Are your pictures coming out too blue or orange? It's time to learn how to set your White Balance.


Today's Fix the Pix photos were shot with a Panasonic ZR1.

 

You've taken a shot indoors without flash, following my advice to take advantage of ambient light whenever you can, and there's a problem: All the pictures have an orange cast. Or, you shot a portrait in open shade, following my advice to avoid harsh shadow-producing sunlight, but everything looks sickly blue. In both cases, you can greatly improve the color by adjusting your camera's White Balance (WB) setting.

Oops, forgot to change the White Balance!
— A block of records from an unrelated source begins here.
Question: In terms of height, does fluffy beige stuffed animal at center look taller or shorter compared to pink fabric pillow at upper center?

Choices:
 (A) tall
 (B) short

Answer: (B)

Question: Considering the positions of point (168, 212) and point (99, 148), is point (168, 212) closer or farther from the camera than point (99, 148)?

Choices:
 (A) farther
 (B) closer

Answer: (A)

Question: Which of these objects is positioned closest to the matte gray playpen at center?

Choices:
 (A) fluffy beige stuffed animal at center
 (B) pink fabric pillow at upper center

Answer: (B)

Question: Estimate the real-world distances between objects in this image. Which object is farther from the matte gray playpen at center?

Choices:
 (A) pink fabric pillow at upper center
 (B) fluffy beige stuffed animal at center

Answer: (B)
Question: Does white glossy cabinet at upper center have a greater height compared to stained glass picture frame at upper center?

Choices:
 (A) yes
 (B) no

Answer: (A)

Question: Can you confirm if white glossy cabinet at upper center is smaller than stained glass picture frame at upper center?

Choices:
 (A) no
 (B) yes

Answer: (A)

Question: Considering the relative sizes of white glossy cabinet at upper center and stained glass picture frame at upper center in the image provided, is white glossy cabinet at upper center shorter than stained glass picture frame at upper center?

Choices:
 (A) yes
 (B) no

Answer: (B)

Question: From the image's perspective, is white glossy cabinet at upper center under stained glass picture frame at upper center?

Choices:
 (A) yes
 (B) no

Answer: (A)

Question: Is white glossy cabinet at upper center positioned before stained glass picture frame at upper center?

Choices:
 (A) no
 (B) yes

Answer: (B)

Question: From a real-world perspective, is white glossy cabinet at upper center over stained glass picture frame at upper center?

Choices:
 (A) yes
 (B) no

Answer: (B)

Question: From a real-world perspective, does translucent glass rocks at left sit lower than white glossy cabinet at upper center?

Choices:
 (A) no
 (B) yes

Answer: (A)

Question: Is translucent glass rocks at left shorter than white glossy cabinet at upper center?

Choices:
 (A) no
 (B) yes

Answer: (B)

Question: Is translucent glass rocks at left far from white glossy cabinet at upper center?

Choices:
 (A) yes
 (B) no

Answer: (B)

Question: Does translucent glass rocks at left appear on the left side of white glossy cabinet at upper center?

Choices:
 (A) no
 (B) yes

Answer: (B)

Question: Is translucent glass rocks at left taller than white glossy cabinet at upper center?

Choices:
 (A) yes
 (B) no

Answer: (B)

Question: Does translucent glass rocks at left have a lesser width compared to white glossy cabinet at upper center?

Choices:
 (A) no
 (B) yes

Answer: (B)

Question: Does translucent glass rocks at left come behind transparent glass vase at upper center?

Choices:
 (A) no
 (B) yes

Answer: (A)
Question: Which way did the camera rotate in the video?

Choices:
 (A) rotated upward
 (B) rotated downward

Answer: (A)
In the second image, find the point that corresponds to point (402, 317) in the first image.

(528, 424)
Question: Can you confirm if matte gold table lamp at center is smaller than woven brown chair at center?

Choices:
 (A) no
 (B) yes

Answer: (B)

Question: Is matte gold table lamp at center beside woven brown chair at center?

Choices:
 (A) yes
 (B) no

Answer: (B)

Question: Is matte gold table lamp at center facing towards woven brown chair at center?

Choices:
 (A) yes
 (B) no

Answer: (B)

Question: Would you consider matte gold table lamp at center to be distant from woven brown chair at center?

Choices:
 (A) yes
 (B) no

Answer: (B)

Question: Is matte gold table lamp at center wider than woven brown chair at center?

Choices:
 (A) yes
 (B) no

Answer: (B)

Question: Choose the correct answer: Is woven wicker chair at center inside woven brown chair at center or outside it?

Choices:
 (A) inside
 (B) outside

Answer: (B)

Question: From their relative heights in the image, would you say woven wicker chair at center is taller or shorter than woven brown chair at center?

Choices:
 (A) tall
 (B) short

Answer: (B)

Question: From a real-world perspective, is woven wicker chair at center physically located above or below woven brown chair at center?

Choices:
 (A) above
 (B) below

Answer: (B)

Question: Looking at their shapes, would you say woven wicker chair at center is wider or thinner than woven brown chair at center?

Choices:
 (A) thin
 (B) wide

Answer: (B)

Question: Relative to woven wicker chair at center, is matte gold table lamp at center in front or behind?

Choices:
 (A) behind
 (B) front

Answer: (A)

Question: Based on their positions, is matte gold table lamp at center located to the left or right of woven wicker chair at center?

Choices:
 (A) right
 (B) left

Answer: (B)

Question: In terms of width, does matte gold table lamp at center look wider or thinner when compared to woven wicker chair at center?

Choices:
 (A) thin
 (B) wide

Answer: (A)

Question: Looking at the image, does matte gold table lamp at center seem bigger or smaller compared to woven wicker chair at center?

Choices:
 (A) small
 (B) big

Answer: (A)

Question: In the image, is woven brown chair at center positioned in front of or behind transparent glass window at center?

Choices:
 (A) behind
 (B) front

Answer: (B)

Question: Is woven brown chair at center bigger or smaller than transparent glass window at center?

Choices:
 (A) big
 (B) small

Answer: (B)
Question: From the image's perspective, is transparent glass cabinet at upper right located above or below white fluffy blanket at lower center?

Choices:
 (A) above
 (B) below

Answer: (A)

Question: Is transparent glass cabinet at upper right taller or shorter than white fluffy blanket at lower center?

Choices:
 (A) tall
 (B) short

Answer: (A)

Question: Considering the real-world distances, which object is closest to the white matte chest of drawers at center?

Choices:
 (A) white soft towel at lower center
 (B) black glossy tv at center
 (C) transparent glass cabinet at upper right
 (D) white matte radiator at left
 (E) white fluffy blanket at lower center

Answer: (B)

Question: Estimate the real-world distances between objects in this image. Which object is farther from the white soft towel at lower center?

I shot this portrait of my daughter at Rutgers Gardens in New Brunswick, NJ, right after taking some pictures indoors with the white balance on the incandescent bulb setting. I forgot to switch it to daylight, and the resulting shot has an overall blue tint.

Cameras are balanced for daylight. Auto WB, which is the default setting, is designed to recognize when the light is something other than daylight and make the necessary adjustments, but this doesn't always work out. If you check your results on your LCD monitor and see that the color is wrong, you can manually override the automation and choose the most appropriate WB setting.

Fixed: A simple switch to auto white balance gave this shot accurate color. In most cases, auto white balance will work fine for snapshots.

Indoors, when an image is too orange or yellow, the camera hasn't compensated for the warmer light projected by incandescent light bulbs. (If the image cast appears greenish, that is caused by the cooler light projected by fluorescent bulbs.) Most digital cameras have clearly-marked WB settings: Incandescent is indicated by a standard lightbulb icon, while flourescent WB is indicated by a long, rectangular shape.

Outdoors in open shade, the wide canopy of blue sky causes a blue cast that the naked eye may not see, but the camera sensor picks up. An open shade WB setting will easily fix this. But if, as I did, you accidentally shot outdoors in open shade while your camera is set to indoor/bulb, the blue will be exaggerated.

Well, what about Photoshop?

“Oh, that’s OK,” you might say when you discover you messed up the white balance. “I’ll just fix it later with Auto Color Correction in Photoshop.”  Really? Let’s see how good a job that does…

I went to Photoshop Elements > Enhance > Auto Color Correction and got this "corrected" version. Compare this to the before-and-after shots above. Yes, you can probably eventually get the color more or less correct, but this will require more work and waste your valuable time. Still think Photoshop is a good idea here?